Carloncho Resta, premiado como mejor actor en el festival de cine de Mar del Plata, deambula entre la multitud acarreando con una habilidad sorprendente una bandeja cargada de tres cafés y varios vasos, servilletas y azucareras y atrás de él van un pelado y un cámara. A los otros actores cuando no son iluminados por los flashes y las luces de las cámaras, incluso a Norman Brisky que siempre parece tener la misma edad, indefinible, justa, precisa y adecuada para investigar, crear y descubrir, o a Natalia Oreiro que es menuda, sencilla, guapa y tiene una gracia que destaca en su breve y significativo trabajo en La Peli les veo, decía, un rictus de ansiedad que no condice con el porte aplomado y tranquilo que tuvieron en la presentación del Festival de Mar del Plata. Los críticos, sin embargo, son difíciles de reconocer para mí que soy un hombre sencillo desacostumbrado del trasiego de las grandes capitales y mientras los protagonistas dan entrevistas, Grandinetti, Calandra y Jazmin Stuart posan para los chasiretes de los diarios y revistas nacionales y el director Postiglione deambula con un paso breve cerca de la puerta, bajo por varias escaleras y compro chicles de menta; cuando vuelvo a subir, apurado por no llegar tarde, me choco con Emilia Mazer quien razonablemente no me reconoce y ahí quedo, porque la multitud de niños que deslumbrados tras Natalia, Mollo y Fito Páez, han subido desde el patio de juegos impide mi paso.

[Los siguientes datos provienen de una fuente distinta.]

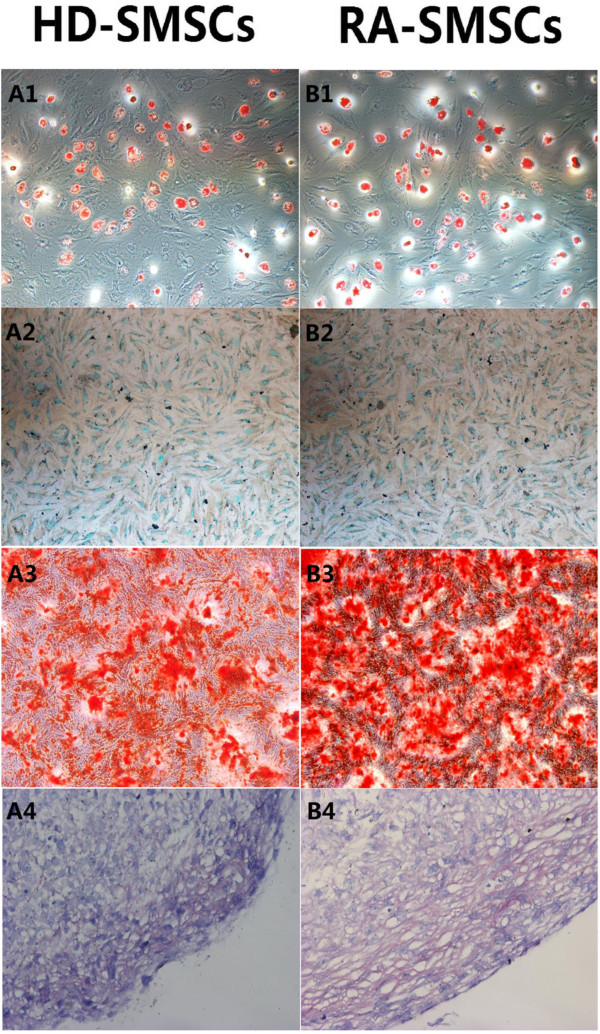
Synovium-derived mesenchymal stem cells (SMSCs) triple differentiation potentials from healthy donors and patients with rheumatoid arthritis (RA). (A, B) Morphologic characteristics of SMSCs for adipogenic, osteogenic, and chondrogenic differentiation evaluated with the inverted phase-contrast microscope; SMSCs from RA patients (RA-SMSCs) have the same morphologic properties as SMSCs from healthy donors (HD-SMSCs). Adipocytes were filled with many fat vacuoles, and Red Oil O was used to stain the fat vacuoles of adipocytes (A1, B1: ×100). Osteocytes were stained for alkaline phosphatase (ALP) with the Cell ALP assay (A2, B2: ×100) and for calcium deposition by using alizarin red-S (A3, B3: ×100). Chondroblast differentiation from SMSCs was displayed as cartilage-specific metachromasia with alcian blue (A4, B4: ×100).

Después entro a la sala, entre los últimos: el único lugar que queda libre entre los reservados para el elenco es el asiento que sigue al de Mollo y un instante antes de que empiece la producción un mar de fotógrafos viene a retratar la sonrisa de la estrella Oreiro. De la película -que ya vi dos veces- no voy a hablar porque no sería oportuno, pero después nos iremos a comer invitados por la compañía distribuidora: "Bebamos Hamlet, -dice Aldo Oliva en algún poema- las cenizas que vuelan en el viento".